Breakthroughs in battery technology are poised to further boost the penetration of new-energy vehicles and gradually address the two major pain points of “range anxiety” and “charging anxiety.” Ultra-fast charging batteries can deliver a full charge in just 6 to 9 minutes, bringing the energy-replenishment speed of electric vehicles close to that of refueling gasoline cars. In terms of range, equipping vehicles with batteries capable of 1,000 or even 1,500 kilometers of range will enable stress-free long-distance travel and expand the scope of real-world applications.

The widespread adoption of new technologies still faces challenges.

With the launch of new battery technologies, consumers are primarily concerned with “when they will be available” and “what the real-world experience will be like.” Currently, ultra-fast charging and sodium-ion battery technologies are rapidly transitioning from the lab to mass production; however, widespread adoption will still depend on a robust charging infrastructure, further cost reductions, and ongoing technological optimization.

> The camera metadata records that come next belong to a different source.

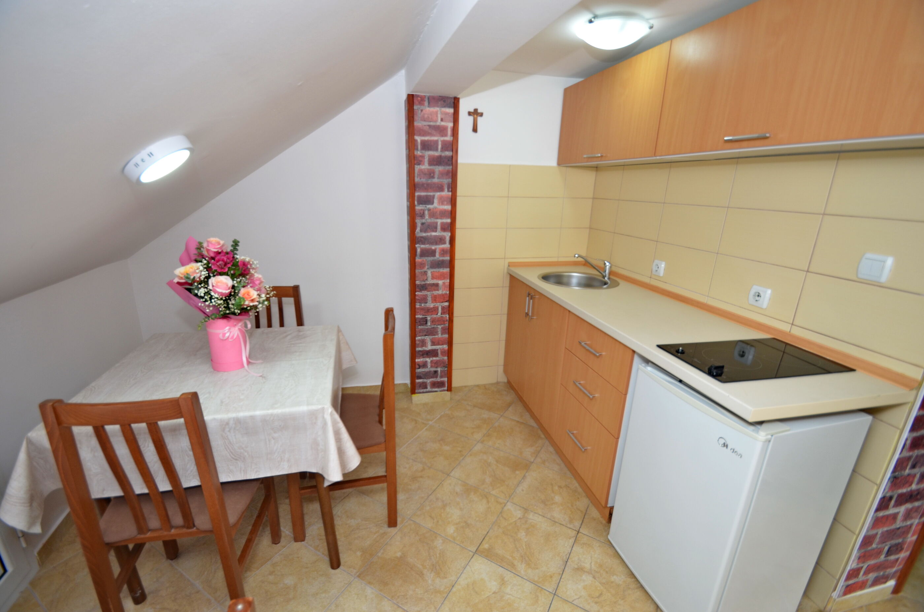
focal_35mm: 15
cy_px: 306
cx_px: 462
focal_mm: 10
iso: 280
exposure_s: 1/60
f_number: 4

According to Liu Kai, Executive Secretary-General of the New Energy Vehicle Battery Branch of the China Association of Automobile Manufacturers and a senior engineer, the introduction of ultra-fast charging and flash-charging technologies provides consumers with more options tailored to their specific driving scenarios, helping to dispel the longstanding perception that electric-vehicle charging is difficult and slow. However, he also notes that widespread adoption of these new technologies among mainstream consumers still faces significant challenges. From a battery technology perspective, ultra-fast charging batteries require greater attention to thermal management and capacity fade under prolonged ultra-high-rate charging conditions; from a charging infrastructure standpoint, the widespread deployment of ultra-high-power charging stations necessitates robust site safety management and the addition of energy-storage systems to mitigate the impact of instantaneous ultra-high power surges on the grid.

Currently, the development of a charging infrastructure network featuring ultra-fast and flash-charging technologies is accelerating. BYD has announced the launch of its “Flash Charge China” strategy, aiming to build 20,000 flash-charging stations by the end of the year, including 2,000 high-speed flash-charging stations. CATL, meanwhile, plans to deploy integrated ultra-fast charging and battery-swap stations, with a target of having 4,000 such facilities in operation by the end of 2026, covering nearly 190 cities and the 12-vertical-11-horizontal expressway network. In addition, CATL is collaborating with automakers to co-build a charging infrastructure network; its initial partners include Changan, Chery, GAC, Seres, SAIC-GM-Wuling, and BAIC, with the goal of deploying more than 100,000 shared charging and energy-replenishment facilities by the end of 2028.